As we know, the mortgage loan is more often drawn up with an initial contribution. Basically, banks are asked to make 10-15% of the total loan. For example, the cost of your real estate is 3 million rubles, which means your initial fee should be at least 300 — 450 thousand rubles. But, the more the amount of your initial contribution, the lower interest rate may be below. Also, an important point is the fact that, the more the initial contribution, the less you will have to the bank, and therefore the overpayment will be less.

Here, we face a choice between primary or secondary real estate. Primary real estate is new buildings. Basically, the interest rate will be less for new apartments. First, not all new houses are already built and handed over, and secondly, you get an apartment without decoration. Naked walls as they say. The minimum interest rate on primary real estate is 5.82%.

Secondary real estate — already built houses owned. Here interest rates will be higher, as the real estate you get ready. The interest rate begins from 8.01%.

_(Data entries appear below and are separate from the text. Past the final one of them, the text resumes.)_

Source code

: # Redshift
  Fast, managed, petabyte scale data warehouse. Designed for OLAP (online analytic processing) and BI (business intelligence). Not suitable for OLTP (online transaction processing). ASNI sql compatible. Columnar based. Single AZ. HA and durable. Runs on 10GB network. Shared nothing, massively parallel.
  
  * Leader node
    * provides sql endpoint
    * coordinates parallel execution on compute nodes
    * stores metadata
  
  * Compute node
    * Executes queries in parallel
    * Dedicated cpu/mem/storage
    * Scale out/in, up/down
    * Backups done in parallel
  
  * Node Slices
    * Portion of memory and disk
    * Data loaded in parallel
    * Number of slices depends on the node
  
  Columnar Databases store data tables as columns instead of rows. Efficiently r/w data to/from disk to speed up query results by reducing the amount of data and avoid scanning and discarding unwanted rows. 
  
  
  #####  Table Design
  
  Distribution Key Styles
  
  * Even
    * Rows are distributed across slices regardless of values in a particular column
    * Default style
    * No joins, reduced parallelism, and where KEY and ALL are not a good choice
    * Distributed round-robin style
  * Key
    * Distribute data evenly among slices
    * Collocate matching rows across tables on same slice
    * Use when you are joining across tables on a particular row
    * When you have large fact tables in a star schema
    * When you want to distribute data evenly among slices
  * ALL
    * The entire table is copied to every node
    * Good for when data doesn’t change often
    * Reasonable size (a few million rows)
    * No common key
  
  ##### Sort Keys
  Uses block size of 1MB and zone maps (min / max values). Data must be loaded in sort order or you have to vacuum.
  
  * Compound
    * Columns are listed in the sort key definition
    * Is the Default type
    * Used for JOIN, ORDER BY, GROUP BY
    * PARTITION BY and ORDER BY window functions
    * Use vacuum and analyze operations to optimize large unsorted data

If a potential borrower has a high credit rating, and never allowed overdue payments — it has chances to get more favorable conditions. Also, in the presence of a guarantor or the coacher on a mortgage loan — it is possible to get a lower interest rate.

On average mortgage is granted for up to 30 years. The long-term mortgage is more profitable for a potential borrower, because in this case the lender offers a lower interest rate, and issuing a mortgage for a short time accordingly increases the bet for several units. Thus, the Bank compensates for potential losses if you paid a loan, for example, 20 years, instead of the selected 5.

In the case of a long-term mortgage, the overpayment amount will be more, but it is worth remembering your right to early repayment by making large amounts of the monthly payment or the remaining loan amount.

Real estate insurance is a legitimate obligatory requirement when making a mortgage and does not affect the interest rate. But the rejection of life and health insurance, which is not a prerequisite for mortgage loan, can lead to an increase in your interest rate from 1 to 4% in different banks. To make a choice between a mortgage with insurance and a smaller percentage and mortgage without insurance, but, accordingly, with a great percentage, you can independently use credit calculators on the bank’s websites.

Thus, on the basis of the foregoing, it can be concluded that the preliminary study of all aspects affecting interest rates can significantly save your money and facilitate your mortgage loan before it is closed.